Zur schwierigen finanziellen Situation haben unter anderem sinkende Steuereinnahmen geführt. Betrugen die Erträge aus Vorjahressteuern in den Jahren 2011 und 2012 noch je rund 1,2 Millionen Franken, waren es 2013 rund 700 000 Franken weniger. Gemäss Schulpflege dürften sich die Vorjahressteuern auf diesem Niveau einpendeln.

Anderweitig Geld einzusparen ist laut Marcel Meier, Finanzvorstand der Primarschulgemeinde, nicht mehr möglich. «Annähernd 90 Prozent der Kosten sind durch den Kanton vorgegeben. Für die Schule ist der Einfluss darauf sehr gering und unser Sparpotenzial ist ausgeschöpft», so Meier. Schon heute würden nur die notwendigsten Investitionen getätigt. Es komme überdies nicht infrage, dass weitere Darlehen aufgenommen werden müssten, um die laufenden Kosten decken zu können.

Komme hinzu, dass für die nächsten Jahre hohe Kosten die Schule weiter belasten würden. «Im Finanzplan 2014-2018 sind pro Jahr zwei Millionen Franken ausgewiesen», sagt Meier. Ein grosser Brocken sei das Schulhaus Fahrweid. Dieses ist mittlerweile 50 Jahre alt und sanierungsbedürftig. «Insgesamt rechnen wir für die Sanierung mit rund acht Millionen Franken», erklärt Meier.

Schülerzahlen steigen

Ein weiterer Kostenfaktor in den kommenden Jahren sind die steigenden Schülerzahlen. «Laut Prognosen wird die Schülerzahl von heute 619 bis in vier Jahren auf 680 ansteigen», so Meier. Rund 60 zusätzliche Schüler würden drei neuen Klassen entsprechen. Für diese müssten weitere Lehrer angestellt und neues Lehrmaterial angeschafft werden. Ob die beantragte Steuerfusserhöhung gutgeheissen wird, entscheidet sich morgen Dienstag.

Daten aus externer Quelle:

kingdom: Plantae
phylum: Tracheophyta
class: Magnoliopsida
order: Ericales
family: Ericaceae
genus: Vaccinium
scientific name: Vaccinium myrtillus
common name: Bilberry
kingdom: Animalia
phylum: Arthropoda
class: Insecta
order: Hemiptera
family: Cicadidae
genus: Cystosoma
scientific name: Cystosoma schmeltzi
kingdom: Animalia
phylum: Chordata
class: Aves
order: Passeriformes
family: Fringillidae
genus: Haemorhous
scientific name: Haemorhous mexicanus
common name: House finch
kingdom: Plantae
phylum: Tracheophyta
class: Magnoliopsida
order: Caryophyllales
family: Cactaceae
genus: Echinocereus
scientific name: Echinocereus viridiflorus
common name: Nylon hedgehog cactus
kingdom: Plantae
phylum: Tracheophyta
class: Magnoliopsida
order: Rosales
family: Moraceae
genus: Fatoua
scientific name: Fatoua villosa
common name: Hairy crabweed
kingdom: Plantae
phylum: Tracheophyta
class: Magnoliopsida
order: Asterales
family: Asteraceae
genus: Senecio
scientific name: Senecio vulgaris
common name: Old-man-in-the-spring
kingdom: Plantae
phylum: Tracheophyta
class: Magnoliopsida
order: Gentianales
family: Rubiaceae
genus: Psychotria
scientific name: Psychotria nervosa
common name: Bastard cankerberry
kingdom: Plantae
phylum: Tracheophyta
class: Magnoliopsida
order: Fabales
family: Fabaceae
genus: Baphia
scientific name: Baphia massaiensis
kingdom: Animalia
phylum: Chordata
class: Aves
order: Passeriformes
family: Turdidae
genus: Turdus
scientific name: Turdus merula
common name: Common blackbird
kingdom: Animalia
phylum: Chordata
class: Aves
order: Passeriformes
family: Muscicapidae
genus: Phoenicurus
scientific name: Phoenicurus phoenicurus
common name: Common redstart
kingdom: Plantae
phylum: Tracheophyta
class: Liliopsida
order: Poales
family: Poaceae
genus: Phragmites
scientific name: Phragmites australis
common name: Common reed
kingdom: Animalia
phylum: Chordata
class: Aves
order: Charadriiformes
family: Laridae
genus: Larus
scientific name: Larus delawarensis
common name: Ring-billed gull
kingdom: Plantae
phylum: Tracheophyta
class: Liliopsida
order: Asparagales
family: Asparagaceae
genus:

Dann befindet die Primarschulgemeindeversammlung über den Voranschlag. Dieser rechnet dank der Steuerfusserhöhung mit einem Ertragsüberschuss von 19 000 Franken vor. Bei den Investitionen sind 200 000 Franken veranschlagt. Davon sind 120 000 Franken für die Sanierung der Duschanlagen im Schulhaus Huebwies in Geroldswil und 80 000 Franken für die Schulraumplanung für die Schulhausanlage Fahrweid vorgesehen.